Emphysematous cholecystitis in an elderly Border Terrier
This is just one of those things that tells you that someone up there has a sense of humour. The day after the aforementioned dog with emphysematous cystitis I was asked to look at a somewhat elderly Border Terrier with a history of well-controlled pituitary-dependent hyperadrencorticism but now presenting with acute abdominal pain and collapse.
So, starting from the beginning, that cranial abdominal fat looks a little hyperechoic compared to normal -certainly quite a strong contrast with the hypoechoic liver in this image. But no effusion.
It’s subtle but the duodenum is slightly corrugated. Not pronounced folding -as in the plication seen with linear foreign bodies- but a slight crinkliness of the walls. This is non-specific but also suggests an inflamed abdomen -as in pancreatitis, severe enteritis, septic peritonitis and so forth.
The pancreas…..
Nothing very exciting there. Certainly the right lobe and the body (previous image in the curve of the cranial duodenal flexure) have no convincing swelling or hypoechoic change. The hyperechoic abdominal fat is not focussed on the pancreas.
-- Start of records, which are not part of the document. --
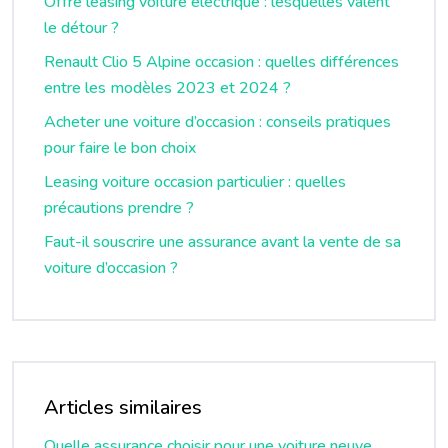
Offre leasing voiture électrique : lesquelles valent
le détour ?
Renault Clio 5 Alpine occasion : quelles différences
entre les modèles 2023 et 2024 ?
Acheter une voiture d’occasion : conseils pratiques
pour faire le bon choix
Leasing voiture occasion particulier : quelles
précautions prendre ?
Faut-il souscrire une assurance avant la vente de sa
voiture d’occasion ?
Articles similaires
Quelle assurance choisir pour une voiture neuve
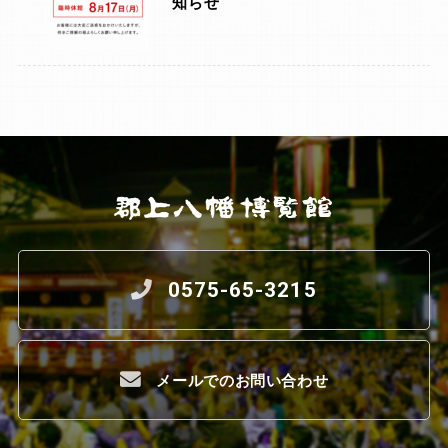
知らせ
0575-65-3215
メールでのお問い合わせ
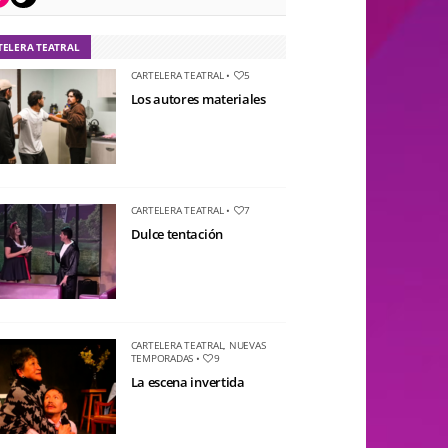
TELERA TEATRAL
CARTELERA TEATRAL
•
5
Los autores materiales
CARTELERA TEATRAL
•
7
Dulce tentación
CARTELERA TEATRAL
,
NUEVAS
TEMPORADAS
•
9
La escena invertida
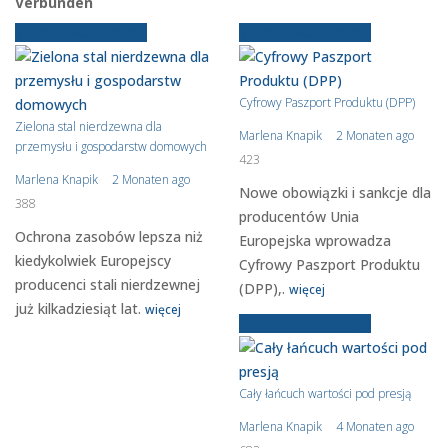
Verbunden
Starsze wiadomości
Starsze wiadomości
Cyfrowy Paszport Produktu (DPP)
Zielona stal nierdzewna dla
Marlena Knapik
2 Monaten ago
przemysłu i gospodarstw domowych
423
Marlena Knapik
2 Monaten ago
Nowe obowiązki i sankcje dla
388
producentów Unia
Ochrona zasobów lepsza niż
Europejska wprowadza
kiedykolwiek Europejscy
Cyfrowy Paszport Produktu
producenci stali nierdzewnej
(DPP),.
więcej
już kilkadziesiąt lat.
więcej
Starsze wiadomości
Cały łańcuch wartości pod presją
Marlena Knapik
4 Monaten ago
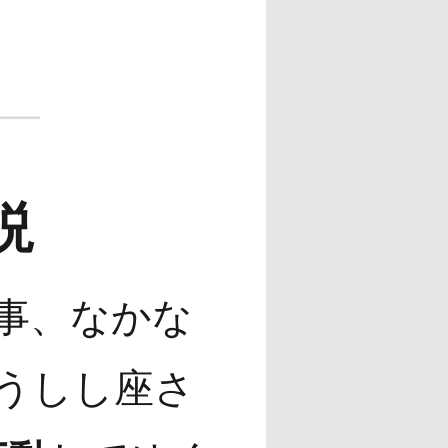
説
事、なかな
うしし座さ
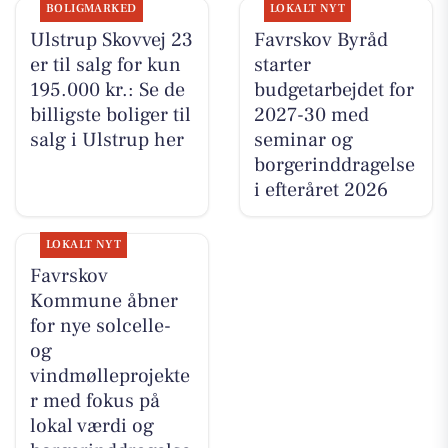
BOLIGMARKED
LOKALT NYT
Ulstrup Skovvej 23
Favrskov Byråd
er til salg for kun
starter
195.000 kr.: Se de
budgetarbejdet for
billigste boliger til
2027-30 med
salg i Ulstrup her
seminar og
borgerinddragelse
i efteråret 2026
LOKALT NYT
Favrskov
Kommune åbner
for nye solcelle-
og
vindmølleprojekte
r med fokus på
lokal værdi og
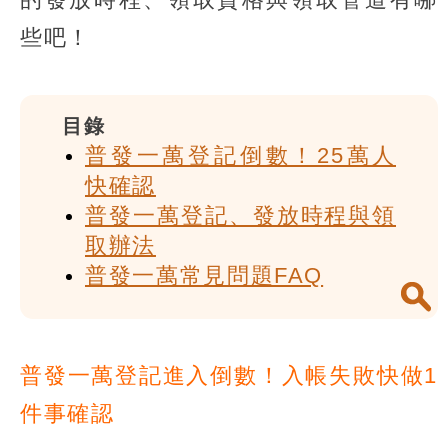
些吧！
目錄
普發一萬登記倒數！25萬人
快確認
普發一萬登記、發放時程與領
取辦法
普發一萬常見問題FAQ
普發一萬登記進入倒數！入帳失敗快做1
件事確認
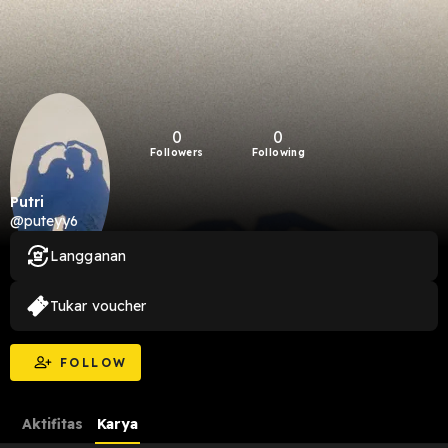
0
0
Followers
Following
Putri
@puteyy6
Langganan
Tukar voucher
FOLLOW
Aktifitas
Karya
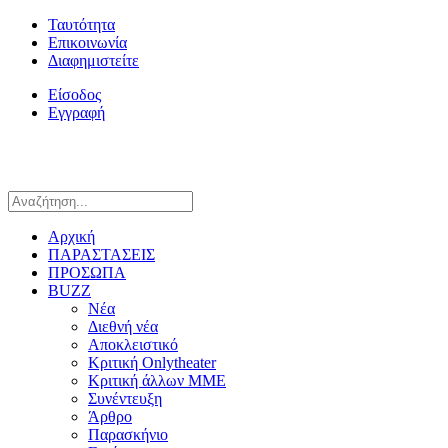
Ταυτότητα
Επικοινωνία
Διαφημιστείτε
Είσοδος
Εγγραφή
Αρχική
ΠΑΡΑΣΤΑΣΕΙΣ
ΠΡΟΣΩΠΑ
BUZZ
Νέα
Διεθνή νέα
Αποκλειστικό
Κριτική Onlytheater
Κριτική άλλων ΜΜΕ
Συνέντευξη
Άρθρο
Παρασκήνιο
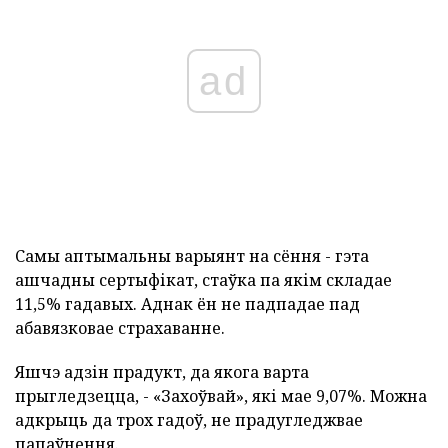
ad
Самы аптымальны варыянт на сёння - гэта
ашчадны сертыфікат, стаўка па якім складае
11,5% гадавых. Аднак ён не падпадае пад
абавязковае страхаванне.
Яшчэ адзін прадукт, да якога варта
прыгледзецца, - «Захоўвай», які мае 9,07%. Можна
адкрыць да трох гадоў, не прадугледжвае
папаўнення.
The diagnostic changes are in the first few views of the cranial abdomen:
The gallbladder is large. But more importantly, there are distinct intensely-hyperechoic gas shadows around the outer margin of the wall. This is a gas-producing, emphysematous cholecystitis.
There is no evidence of hypoechoic mucus in the gallbladder so I presume that this is a septic cholangitis with HAC as a predisposing factor.
Having debated the matter, consulted the literature and concluded that there’s not much data out there we elected for surgery.
…..and, with the help of some metronidazole and co-amoxyclav, he’s never looked back.